Dans une petite rue tranquille, où chaque voisin connaissait le prénom de l’autre, un seul homme sortait du lot : Victor. Un vieillard solitaire, à l’allure discrète, presque invisible.

Personne ne savait ce qu’il faisait de ses journées, ni de quoi il vivait. Mais tous savaient une chose :
Des bruits étranges venaient de chez lui.
Grognements sourds, grattements derrière les murs, couinements qui n’étaient ni humains, ni tout à fait animaux. Les nuits étaient les pires — aboiements nerveux, gémissements étouffés, comme si quelque chose cherchait à fuir. 😟
Les voisins ont d’abord essayé d’ignorer. Puis ils ont toqué à sa porte, ont laissé une note :
📜 « S’il vous plaît, faites quelque chose. Personne ne dort ici. »

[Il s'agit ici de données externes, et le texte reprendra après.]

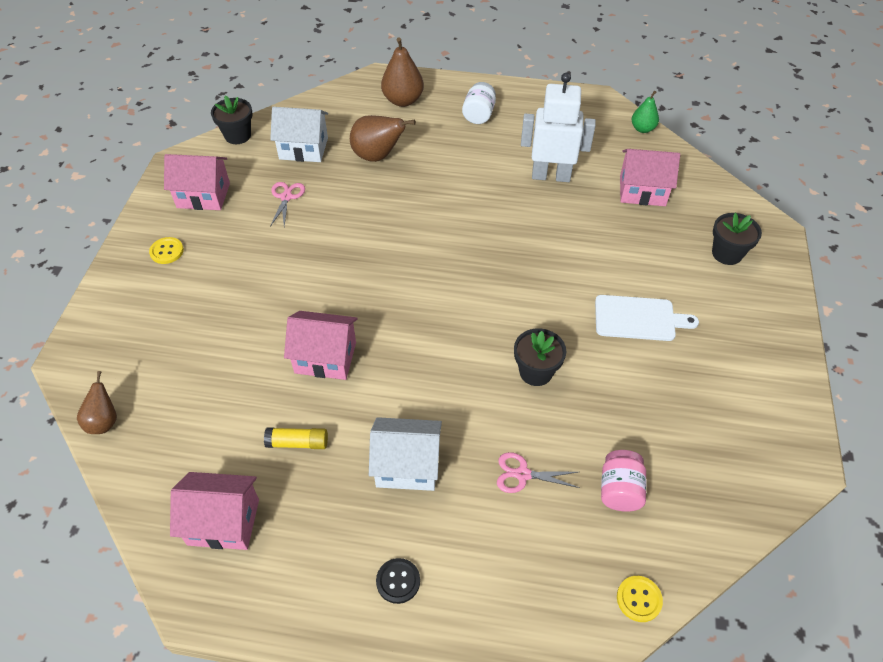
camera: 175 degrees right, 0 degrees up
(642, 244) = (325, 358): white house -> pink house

Mais Victor restait enfermé. Quand il apparaissait brièvement, il murmurait quelques mots inaudibles puis disparaissait.
Avec le temps, l’inquiétude s’est installée. Certains parlaient de folie. D’autres murmuraient qu’il cachait quelque chose – ou quelqu’un.
Et puis un jour… plus personne ne l’a vu.

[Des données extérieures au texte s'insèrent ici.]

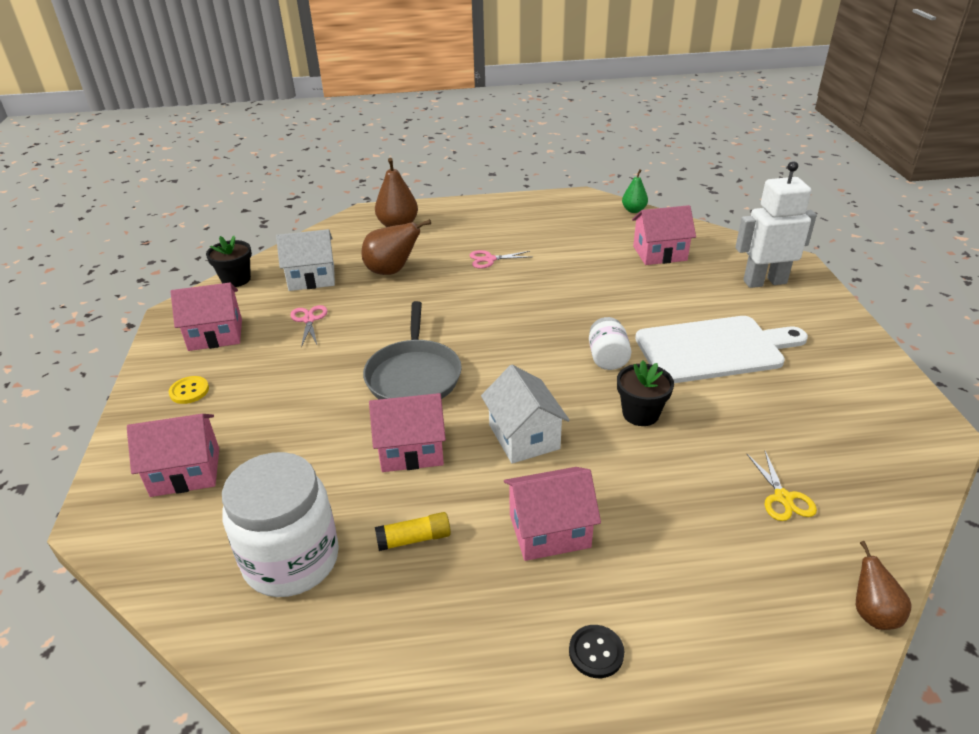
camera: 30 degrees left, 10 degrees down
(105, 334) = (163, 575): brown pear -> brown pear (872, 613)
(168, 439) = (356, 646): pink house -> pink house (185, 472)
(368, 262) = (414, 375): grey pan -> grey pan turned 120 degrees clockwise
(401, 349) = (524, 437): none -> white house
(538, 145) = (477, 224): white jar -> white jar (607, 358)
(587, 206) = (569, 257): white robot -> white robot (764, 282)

Mais les bruits, eux, ont empiré.
Hurlements. Griffures. Crissements. 😬

Le septième jour, deux voisins ont décidé d’agir. Ils ont frappé. Rien. La police a été appelée. La porte a été forcée.
À l’intérieur… une vision d’horreur.
Victor gisait sans vie sur son lit. Il était mort depuis une semaine.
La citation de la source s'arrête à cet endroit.